*** Opening of DATA PROVIDED ***

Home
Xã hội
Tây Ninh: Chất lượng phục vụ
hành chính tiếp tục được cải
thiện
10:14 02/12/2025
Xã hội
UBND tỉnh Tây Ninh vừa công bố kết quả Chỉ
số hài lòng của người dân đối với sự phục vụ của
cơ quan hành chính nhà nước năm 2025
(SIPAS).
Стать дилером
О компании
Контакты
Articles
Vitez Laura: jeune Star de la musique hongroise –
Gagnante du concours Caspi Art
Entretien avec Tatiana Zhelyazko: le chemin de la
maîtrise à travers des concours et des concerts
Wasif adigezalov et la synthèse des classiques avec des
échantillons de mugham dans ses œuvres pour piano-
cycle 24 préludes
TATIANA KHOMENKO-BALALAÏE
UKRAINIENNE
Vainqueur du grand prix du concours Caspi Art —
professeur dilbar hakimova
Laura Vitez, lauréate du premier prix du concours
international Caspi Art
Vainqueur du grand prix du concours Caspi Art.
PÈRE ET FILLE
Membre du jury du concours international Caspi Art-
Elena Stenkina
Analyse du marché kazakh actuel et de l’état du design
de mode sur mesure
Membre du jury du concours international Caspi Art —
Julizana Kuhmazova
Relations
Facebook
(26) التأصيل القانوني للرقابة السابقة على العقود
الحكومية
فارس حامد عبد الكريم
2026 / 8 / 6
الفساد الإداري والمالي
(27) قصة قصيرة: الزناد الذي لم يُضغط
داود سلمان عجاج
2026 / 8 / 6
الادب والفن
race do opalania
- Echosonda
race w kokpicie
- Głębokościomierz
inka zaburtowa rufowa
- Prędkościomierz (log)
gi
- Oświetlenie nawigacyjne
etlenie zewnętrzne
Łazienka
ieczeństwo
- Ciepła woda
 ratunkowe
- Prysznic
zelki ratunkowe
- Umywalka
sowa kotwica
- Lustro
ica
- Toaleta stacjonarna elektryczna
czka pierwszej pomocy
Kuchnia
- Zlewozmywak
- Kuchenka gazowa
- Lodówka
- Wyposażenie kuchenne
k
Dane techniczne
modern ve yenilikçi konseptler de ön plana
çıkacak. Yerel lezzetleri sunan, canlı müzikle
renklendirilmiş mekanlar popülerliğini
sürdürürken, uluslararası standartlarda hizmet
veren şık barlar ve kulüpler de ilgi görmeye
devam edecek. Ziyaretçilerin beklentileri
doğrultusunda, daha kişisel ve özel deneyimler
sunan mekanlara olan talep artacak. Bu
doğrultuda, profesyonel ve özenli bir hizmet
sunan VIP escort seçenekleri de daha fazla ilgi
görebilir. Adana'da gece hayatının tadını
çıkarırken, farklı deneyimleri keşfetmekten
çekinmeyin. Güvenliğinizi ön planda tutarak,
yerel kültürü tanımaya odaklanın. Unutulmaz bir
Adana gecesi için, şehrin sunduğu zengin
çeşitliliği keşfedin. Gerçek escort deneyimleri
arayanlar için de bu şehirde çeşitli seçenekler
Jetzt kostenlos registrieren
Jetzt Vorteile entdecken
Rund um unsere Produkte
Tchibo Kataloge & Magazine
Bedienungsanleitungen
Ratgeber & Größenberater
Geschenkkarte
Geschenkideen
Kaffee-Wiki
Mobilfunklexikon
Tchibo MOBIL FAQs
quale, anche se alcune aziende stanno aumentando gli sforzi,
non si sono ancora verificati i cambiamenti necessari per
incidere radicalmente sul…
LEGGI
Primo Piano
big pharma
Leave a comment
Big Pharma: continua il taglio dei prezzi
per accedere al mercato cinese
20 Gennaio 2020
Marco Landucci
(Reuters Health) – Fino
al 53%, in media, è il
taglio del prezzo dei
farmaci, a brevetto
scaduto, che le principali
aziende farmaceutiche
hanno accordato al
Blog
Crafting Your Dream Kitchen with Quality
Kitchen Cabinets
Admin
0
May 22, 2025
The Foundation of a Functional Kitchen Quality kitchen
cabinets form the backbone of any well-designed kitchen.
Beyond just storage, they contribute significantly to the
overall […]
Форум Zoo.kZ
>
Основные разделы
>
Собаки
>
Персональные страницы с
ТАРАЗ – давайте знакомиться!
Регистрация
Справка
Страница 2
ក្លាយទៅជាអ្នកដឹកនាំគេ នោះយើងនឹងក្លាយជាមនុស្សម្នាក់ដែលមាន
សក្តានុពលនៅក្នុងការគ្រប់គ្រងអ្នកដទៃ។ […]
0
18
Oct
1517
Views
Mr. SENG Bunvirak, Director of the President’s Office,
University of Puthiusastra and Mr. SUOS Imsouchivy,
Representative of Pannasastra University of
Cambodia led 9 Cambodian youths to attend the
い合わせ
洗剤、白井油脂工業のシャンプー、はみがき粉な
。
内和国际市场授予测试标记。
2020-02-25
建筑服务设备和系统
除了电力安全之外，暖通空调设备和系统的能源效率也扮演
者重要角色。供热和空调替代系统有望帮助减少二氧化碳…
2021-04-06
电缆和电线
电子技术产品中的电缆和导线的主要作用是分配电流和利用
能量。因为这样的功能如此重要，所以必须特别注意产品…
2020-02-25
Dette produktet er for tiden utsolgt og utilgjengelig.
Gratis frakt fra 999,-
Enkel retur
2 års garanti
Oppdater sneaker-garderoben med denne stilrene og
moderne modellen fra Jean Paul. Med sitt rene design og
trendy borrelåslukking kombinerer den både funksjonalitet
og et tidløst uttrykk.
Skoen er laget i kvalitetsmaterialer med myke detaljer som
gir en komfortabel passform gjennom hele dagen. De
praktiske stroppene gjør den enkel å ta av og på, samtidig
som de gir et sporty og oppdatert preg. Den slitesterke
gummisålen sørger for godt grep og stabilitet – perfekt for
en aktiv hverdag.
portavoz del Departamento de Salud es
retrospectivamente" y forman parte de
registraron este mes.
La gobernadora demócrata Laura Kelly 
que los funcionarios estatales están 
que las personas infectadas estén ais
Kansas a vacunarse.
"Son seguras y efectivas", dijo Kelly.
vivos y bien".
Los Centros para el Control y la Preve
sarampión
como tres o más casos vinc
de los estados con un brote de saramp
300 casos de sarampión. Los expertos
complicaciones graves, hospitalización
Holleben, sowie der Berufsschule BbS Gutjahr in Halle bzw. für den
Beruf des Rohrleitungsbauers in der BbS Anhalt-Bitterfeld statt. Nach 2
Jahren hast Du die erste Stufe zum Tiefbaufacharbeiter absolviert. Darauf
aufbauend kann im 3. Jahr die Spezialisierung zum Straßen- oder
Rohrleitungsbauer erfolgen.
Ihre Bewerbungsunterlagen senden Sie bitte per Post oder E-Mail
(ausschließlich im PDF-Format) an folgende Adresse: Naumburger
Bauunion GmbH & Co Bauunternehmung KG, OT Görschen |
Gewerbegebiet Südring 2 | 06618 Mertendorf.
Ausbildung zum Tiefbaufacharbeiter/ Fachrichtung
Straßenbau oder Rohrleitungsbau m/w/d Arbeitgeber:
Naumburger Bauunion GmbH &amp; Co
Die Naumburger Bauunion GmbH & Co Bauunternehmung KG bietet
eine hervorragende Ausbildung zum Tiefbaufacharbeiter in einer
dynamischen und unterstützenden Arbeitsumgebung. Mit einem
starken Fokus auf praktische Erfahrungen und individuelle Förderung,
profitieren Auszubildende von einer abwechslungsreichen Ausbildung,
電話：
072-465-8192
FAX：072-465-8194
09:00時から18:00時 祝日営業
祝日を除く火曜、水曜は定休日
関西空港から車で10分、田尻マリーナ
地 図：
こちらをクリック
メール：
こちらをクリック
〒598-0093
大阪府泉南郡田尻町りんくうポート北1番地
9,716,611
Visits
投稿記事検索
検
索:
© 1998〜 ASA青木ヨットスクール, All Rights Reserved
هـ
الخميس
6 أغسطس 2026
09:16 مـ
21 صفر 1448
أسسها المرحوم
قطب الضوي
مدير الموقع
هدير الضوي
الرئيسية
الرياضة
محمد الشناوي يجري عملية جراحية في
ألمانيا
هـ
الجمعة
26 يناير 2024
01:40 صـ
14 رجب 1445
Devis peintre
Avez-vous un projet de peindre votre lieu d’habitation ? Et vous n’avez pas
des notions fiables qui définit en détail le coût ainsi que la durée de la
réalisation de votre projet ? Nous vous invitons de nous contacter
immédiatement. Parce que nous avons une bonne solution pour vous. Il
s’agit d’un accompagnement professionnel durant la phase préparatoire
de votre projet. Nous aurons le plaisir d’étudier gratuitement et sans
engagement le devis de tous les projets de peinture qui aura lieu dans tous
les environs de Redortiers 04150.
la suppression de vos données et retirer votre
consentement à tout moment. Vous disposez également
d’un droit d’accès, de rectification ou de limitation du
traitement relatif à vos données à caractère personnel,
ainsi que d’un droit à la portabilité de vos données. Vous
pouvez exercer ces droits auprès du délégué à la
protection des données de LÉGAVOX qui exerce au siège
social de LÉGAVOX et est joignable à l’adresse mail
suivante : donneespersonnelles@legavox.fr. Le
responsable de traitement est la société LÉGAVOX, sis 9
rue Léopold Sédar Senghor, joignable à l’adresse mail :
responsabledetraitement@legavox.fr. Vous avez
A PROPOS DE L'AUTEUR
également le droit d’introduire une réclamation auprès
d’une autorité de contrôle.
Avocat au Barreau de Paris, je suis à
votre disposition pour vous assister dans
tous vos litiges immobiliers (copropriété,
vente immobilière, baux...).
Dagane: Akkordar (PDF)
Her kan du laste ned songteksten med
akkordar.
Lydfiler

*** Close of DATA PROVIDED ***

_WHAT YOU WILL DO_
Reproduce the entries verbatim, from their first line up to and including the line containing "professeur dilbar hakimova".

_SOLVED PROBLEM_
Home
Xã hội
Tây Ninh: Chất lượng phục vụ
hành chính tiếp tục được cải
thiện
10:14 02/12/2025
Xã hội
UBND tỉnh Tây Ninh vừa công bố kết quả Chỉ
số hài lòng của người dân đối với sự phục vụ của
cơ quan hành chính nhà nước năm 2025
(SIPAS).
Стать дилером
О компании
Контакты
Articles
Vitez Laura: jeune Star de la musique hongroise –
Gagnante du concours Caspi Art
Entretien avec Tatiana Zhelyazko: le chemin de la
maîtrise à travers des concours et des concerts
Wasif adigezalov et la synthèse des classiques avec des
échantillons de mugham dans ses œuvres pour piano-
cycle 24 préludes
TATIANA KHOMENKO-BALALAÏE
UKRAINIENNE
Vainqueur du grand prix du concours Caspi Art —
professeur dilbar hakimova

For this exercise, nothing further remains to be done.